12 mars 2021

Ai-Zan . New Orleans Memories


Ai-Zan
L'incendie / La fugitive


Les dalles fument sous le soleil, de vapeurs d’alcool de la veille, qui se diffusent dans la rue. L’humidité harassante ne plombe pas encore l’atmosphère de la ville qui tarde à s’éveiller. Alors qu’elle se relève de son abri de fortune, les membres tout endoloris, la jeune fille scrute les environs avant de presser le pas hors de la cage d'escalier, il ne fait pas bon s’attarder quand on est une fugitive. Jusqu’ici, elle est restée en périphérie du carré et du cimetière St-Louis, mais elle va devoir s’aventurer dans les rues commerçantes,…tant qu’elle évite les abords du fleuve. Voilà bien deux semaines qu’elle se cache, elle n’a pas eu le choix. Toutes les cultures, les baraquements, le jardin, la demeure aux grands halls, les flammes s’étaient propulsées partout et il s’en était fallu d’un cheveu qu’elle y succombe. Si les flammes l’avaient épargnée, elle se savait condamnée. Oh non, ce n'était pas elle qui avait provoqué l'incendie, et même si sa fuite la désignait coupable, elle n'avait pas eu le choix.

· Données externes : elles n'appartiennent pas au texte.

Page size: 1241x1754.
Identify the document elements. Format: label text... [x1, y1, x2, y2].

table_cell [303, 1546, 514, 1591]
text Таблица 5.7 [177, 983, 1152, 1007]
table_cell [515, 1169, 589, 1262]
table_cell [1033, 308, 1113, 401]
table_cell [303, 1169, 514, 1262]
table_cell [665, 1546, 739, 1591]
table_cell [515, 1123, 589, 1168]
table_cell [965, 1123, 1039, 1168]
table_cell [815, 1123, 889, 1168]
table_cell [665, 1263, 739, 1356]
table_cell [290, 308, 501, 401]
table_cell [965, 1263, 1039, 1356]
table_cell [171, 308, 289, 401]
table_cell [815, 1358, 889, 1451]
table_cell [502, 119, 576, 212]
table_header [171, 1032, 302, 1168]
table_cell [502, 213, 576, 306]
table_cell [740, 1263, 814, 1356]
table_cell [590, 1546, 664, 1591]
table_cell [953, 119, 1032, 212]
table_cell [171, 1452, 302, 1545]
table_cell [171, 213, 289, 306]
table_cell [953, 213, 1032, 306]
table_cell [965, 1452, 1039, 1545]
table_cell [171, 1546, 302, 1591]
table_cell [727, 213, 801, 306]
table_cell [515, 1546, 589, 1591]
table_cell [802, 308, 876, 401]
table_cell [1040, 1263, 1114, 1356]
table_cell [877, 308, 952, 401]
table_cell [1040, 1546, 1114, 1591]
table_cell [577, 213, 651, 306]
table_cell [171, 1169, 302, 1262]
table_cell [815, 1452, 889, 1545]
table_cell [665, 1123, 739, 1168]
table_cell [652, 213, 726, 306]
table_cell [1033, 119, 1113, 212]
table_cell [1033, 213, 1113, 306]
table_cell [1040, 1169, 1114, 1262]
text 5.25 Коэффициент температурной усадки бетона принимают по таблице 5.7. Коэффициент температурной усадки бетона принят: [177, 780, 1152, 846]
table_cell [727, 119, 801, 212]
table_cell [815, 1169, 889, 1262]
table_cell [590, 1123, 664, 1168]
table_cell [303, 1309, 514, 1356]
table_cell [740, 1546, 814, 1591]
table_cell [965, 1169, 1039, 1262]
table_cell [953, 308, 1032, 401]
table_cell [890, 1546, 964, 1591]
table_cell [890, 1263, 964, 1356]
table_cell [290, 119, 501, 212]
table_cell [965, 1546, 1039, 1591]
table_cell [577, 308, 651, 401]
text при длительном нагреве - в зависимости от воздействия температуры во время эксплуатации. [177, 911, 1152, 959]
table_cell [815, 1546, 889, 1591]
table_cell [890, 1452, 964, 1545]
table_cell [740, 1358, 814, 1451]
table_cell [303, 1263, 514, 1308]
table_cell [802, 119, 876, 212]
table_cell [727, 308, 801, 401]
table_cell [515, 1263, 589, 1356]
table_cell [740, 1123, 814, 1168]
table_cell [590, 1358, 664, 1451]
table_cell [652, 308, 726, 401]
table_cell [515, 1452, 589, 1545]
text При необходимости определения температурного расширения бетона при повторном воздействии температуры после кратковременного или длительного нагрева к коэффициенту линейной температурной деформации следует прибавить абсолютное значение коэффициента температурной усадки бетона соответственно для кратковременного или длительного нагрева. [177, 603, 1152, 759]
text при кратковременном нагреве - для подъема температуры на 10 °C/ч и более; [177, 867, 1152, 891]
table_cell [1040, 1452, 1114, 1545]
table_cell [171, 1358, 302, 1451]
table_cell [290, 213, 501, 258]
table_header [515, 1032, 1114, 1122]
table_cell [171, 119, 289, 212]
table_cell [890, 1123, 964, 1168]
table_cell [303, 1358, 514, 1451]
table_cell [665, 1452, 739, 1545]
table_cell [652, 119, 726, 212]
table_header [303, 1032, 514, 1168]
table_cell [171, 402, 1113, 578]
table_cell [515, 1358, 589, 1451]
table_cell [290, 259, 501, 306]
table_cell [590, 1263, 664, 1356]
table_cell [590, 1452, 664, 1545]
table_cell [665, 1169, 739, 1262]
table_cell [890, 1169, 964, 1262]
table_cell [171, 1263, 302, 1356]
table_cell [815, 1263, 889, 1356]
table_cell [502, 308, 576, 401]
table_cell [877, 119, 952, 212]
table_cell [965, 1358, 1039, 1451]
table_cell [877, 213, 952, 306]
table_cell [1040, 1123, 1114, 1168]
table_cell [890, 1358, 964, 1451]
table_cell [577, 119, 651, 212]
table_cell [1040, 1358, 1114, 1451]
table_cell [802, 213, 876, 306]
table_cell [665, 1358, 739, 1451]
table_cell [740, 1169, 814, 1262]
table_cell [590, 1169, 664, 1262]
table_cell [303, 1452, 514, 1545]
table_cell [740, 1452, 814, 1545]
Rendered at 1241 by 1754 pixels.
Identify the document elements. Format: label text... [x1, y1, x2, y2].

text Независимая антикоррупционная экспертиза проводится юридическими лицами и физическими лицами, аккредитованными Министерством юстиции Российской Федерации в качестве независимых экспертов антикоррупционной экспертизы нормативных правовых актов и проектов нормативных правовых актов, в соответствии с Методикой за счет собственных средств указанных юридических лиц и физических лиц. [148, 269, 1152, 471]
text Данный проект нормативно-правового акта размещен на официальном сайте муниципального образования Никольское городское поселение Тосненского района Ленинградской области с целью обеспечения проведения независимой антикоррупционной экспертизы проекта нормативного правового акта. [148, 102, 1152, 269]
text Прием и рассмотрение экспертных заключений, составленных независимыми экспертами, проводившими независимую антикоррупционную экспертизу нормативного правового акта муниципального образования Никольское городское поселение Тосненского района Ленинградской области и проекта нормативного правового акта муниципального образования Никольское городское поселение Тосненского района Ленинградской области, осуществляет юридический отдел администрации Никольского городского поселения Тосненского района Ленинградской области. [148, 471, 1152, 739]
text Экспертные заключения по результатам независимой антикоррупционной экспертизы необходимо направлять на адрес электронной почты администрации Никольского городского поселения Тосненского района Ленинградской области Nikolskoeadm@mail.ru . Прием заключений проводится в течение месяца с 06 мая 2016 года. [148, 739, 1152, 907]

Les tensions étaient telles depuis des mois, que si le contremaître ne l'avait pas saignée à coup de fouet, ce sont les « siens » qui l'auraient achevée à coup de pierre. Sa mère l'avait ainsi condamnée. Fruit d'une liaison illicite, fille d'esclave et du maître blanc de la plantation, une mulâtresse, qui était méprisée par les uns, conspuée par les autres. Elle n'avait sa place nulle part. Sa mère, esclave depuis deux générations, avait quitté Saint-Domingue en 1812 avec la famille du maître, fuyant la révolution pour s'installer dans une plantation non loin de la Nouvelle-Orléans. Un champs de canne à sucre pour un autre. Elle avait mis sa fille au monde, seule, dans le fond d'un baraquement. Et sans doute l'avait-elle aimée, avant de succomber de la dysenterie l'année de ses 3 ans. La petite fille avait perdu son rempart de bonté et elle avait trimé dur, chaque jour. Jusqu'à l'incendie. Comme les grands feux de joie de Noël, l'incendie avait fait surgir l'espoir, un espoir fou d'une autre vie qui l'attendait, si elle fuyait celle-ci. Ai-zan s'accrochait à cette funeste étincelle d'espoir qui était née dans les cendres sales ; elle ignorait encore ce que ça allait lui coûter d'être une fugitive.